In 1912, Mack left Biograph to start his own company called Keystone Studios. This time, he took Mabel with him and she participated in helping him from the studio. Under Mack, Mabel had her own production company called the Mabel Normand Film Company. By this time, Mabel was quickly becoming a movie star. She worked with big celebrities such as Charlie Chaplin and Roscoe Arbuckle, with whom she was good friends and co-wrote films. She was also friends with Buster Keaton and Mary Pickford, but never worked with them in any of her pictures. Although Mabel called Mary a "prissy bitch" once, the two were actually good friends. Mabel was a jokester so I don't believe she meant it as an insult. Mary even listed her as one of her favorite stars in a 1910s magazine once. I don't know what magazine it was, but I know I have it saved in my Pinterest somewhere, I'm just too lazy to search for it.
 
   
   
      Good pals Charlie Chaplin, Mabel Normand, and Roscoe Arbuckle.  
 
 
And to address the rumors, no, she and Chaplin did not have an affair or date. Chaplin wrote in his autobiography that they shared a kiss once in her dressing room, but they did not go further because people were waiting. I just know that Mabel turned him down, but whether they pursued each other for a time being is beyond my knowledge, although God knows he tried. I'll leave the Chaplin historians to answer that one.  
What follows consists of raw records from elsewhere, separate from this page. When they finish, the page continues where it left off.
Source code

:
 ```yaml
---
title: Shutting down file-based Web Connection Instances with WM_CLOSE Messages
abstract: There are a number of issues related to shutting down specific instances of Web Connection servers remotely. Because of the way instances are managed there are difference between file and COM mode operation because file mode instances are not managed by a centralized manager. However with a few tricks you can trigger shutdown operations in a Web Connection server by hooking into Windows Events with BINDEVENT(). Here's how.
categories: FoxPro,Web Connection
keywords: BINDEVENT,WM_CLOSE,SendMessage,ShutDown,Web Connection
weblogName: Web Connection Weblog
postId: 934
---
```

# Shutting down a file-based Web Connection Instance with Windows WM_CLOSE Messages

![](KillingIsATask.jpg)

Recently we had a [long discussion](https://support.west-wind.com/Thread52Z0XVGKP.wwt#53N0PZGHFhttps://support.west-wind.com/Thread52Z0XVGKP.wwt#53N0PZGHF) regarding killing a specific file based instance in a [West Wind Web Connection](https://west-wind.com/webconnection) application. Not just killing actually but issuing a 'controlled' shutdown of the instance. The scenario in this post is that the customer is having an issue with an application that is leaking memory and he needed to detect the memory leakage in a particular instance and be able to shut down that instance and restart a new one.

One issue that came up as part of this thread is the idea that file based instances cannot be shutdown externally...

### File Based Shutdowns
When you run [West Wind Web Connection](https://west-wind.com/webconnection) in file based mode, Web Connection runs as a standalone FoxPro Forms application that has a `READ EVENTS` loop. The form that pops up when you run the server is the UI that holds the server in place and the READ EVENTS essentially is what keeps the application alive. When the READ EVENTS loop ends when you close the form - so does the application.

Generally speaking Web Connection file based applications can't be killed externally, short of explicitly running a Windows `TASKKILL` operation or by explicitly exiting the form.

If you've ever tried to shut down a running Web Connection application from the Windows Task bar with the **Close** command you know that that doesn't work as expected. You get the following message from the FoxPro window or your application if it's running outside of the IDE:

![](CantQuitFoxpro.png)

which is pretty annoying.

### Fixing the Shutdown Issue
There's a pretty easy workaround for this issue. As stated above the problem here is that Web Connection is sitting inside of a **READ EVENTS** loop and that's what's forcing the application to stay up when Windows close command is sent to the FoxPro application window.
Mabel and her partner Mack Sennett.
 
    
Mabel and Mack did not have a very healthy relationship. In 1917 she was so fed up with him after he cheated on her and left Keystone Studios for Goldwyn, where she profited better financially. Mabel made more successful films during her time at Goldwyn, such as "The Floor Below" (1918), "Sis Hopkins" (1919), "What Happened to Rosa?" (1920), and "Head Over Heels" (1922). All of which were feature-length films. 
     
Mabel was quite a daredevil too, performing many of her own stunts. In 1914, she started writing and directing her own films, which was rare then. Through her own film company, she released her first independent feature film "Mickey" in 1918--which was a big success and is considered one of her best films by critics.  
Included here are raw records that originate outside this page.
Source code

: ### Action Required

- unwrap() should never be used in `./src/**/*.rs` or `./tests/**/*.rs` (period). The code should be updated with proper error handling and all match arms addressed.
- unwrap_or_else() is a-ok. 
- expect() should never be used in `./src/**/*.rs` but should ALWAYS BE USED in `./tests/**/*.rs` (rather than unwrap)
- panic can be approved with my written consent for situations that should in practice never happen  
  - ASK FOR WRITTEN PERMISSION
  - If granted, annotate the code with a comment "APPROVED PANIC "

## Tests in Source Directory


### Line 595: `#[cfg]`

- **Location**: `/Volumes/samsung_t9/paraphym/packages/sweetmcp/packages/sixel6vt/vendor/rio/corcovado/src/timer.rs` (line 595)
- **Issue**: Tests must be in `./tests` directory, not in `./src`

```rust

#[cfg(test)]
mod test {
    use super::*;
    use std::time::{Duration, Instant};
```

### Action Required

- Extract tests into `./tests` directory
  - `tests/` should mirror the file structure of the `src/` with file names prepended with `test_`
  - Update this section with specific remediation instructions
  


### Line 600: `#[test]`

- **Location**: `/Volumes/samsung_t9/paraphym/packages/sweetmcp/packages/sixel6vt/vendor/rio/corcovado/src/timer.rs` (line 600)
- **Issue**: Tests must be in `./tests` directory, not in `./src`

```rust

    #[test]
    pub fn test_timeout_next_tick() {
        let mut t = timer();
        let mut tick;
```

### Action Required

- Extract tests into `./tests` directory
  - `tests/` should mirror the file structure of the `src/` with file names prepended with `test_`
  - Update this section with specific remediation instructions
In 1921, Mabel returned to Mack and together they worked on "Molly O" (1921), with the hopes of it being another success as "Mickey." The reviews of "Molly O" were positive and it was a box-office draw. The same following year, Mabel's good friend Fatty Arbuckle was involved in a scandal that forever damaged his career. Fortunately, this did not damage Mabel's. The following year, when Mabel began to work on "Suzanna" with Mack Sennett, another one of her friends was involved in a scandal that this time, she could not withdraw from. Director William Desmond Taylor was murdered and Mabel was rumored to be the last person to see him alive. Due to her name being heavily associated with the murder, Production had to stop and Mabel, whose mental health was already deteriorating, worsened causing havoc.
     
Mabel's last film for Sennett before splitting up for good was "The Extra Girl" in 1923. After Production finished, Mabel left the screen for a few years and then returned. In 1926, she signed with Hal Roach to do a series of shorts. The short films were successful, but Mabel's star status was fading. In 1927, Mabel was diagnosed with tuberculosis. Her health worsened and in 1929, she entered a sanitarium, where she died hardly a year later on February 23, 1930. 
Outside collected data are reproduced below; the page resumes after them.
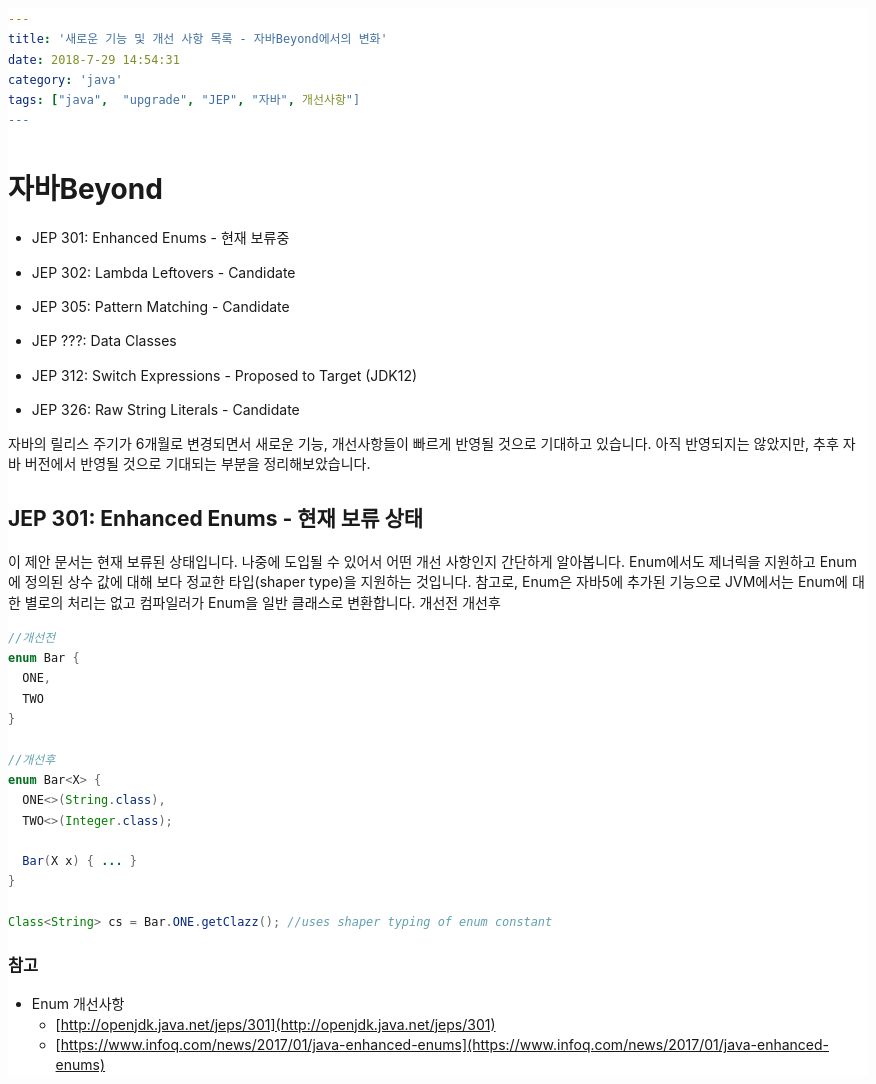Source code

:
 ```yaml
---
title: '새로운 기능 및 개선 사항 목록 - 자바Beyond에서의 변화'
date: 2018-7-29 14:54:31
category: 'java'
tags: ["java",  "upgrade", "JEP", "자바", 개선사항"]
---
```


# 자바Beyond

- JEP 301: Enhanced Enums - 현재 보류중

- JEP 302: Lambda Leftovers - Candidate

- JEP 305: Pattern Matching - Candidate
- JEP ???: Data Classes
- JEP 312: Switch Expressions - Proposed to Target (JDK12)
- JEP 326: Raw String Literals - Candidate

자바의 릴리스 주기가 6개월로 변경되면서 새로운 기능, 개선사항들이 빠르게 반영될 것으로 기대하고 있습니다. 아직 반영되지는 않았지만, 추후 자바 버전에서 반영될 것으로 기대되는 부분을 정리해보았습니다.

## JEP 301: Enhanced Enums - 현재 보류 상태

이 제안 문서는 현재 보류된 상태입니다. 나중에 도입될 수 있어서 어떤 개선 사항인지 간단하게 알아봅니다.
Enum에서도 제너릭을 지원하고 Enum에 정의된 상수 값에 대해 보다 정교한 타입(shaper type)을 지원하는 것입니다.
참고로, Enum은 자바5에 추가된 기능으로 JVM에서는 Enum에 대한 별로의 처리는 없고 컴파일러가 Enum을 일반 클래스로 변환합니다.
개선전
개선후

```java
//개선전
enum Bar {
  ONE,
  TWO
}

//개선후
enum Bar<X> {
  ONE<>(String.class),
  TWO<>(Integer.class);

  Bar(X x) { ... }
}

Class<String> cs = Bar.ONE.getClazz(); //uses shaper typing of enum constant
```

### 참고

- Enum 개선사항
  - [http://openjdk.java.net/jeps/301](http://openjdk.java.net/jeps/301)
  - [https://www.infoq.com/news/2017/01/java-enhanced-enums](https://www.infoq.com/news/2017/01/java-enhanced-enums)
When her friend Roscoe Arbuckle heard the news, he responded, “My Buddy has died.” 
   



Mabel Normand was crowned the Queen of Comedy back in her day because she had a gift for making people laugh. She was not only an early comedienne, but a film pioneer for all of the hard work she was doing in the film industry when it was, predominately male at the time. Her work, as well as the actress herself, deserves to be celebrated continuously. Some of Mabel's most successful films include: "Tillie's Punctured Romance" (1914), "Mabel at the Wheel" (1914), "Mabel's Strange Predicament" (1914), "Fatty and Mabel Adrift" (1916), "Molly O" (1921), and of course, "Mickey" (1918).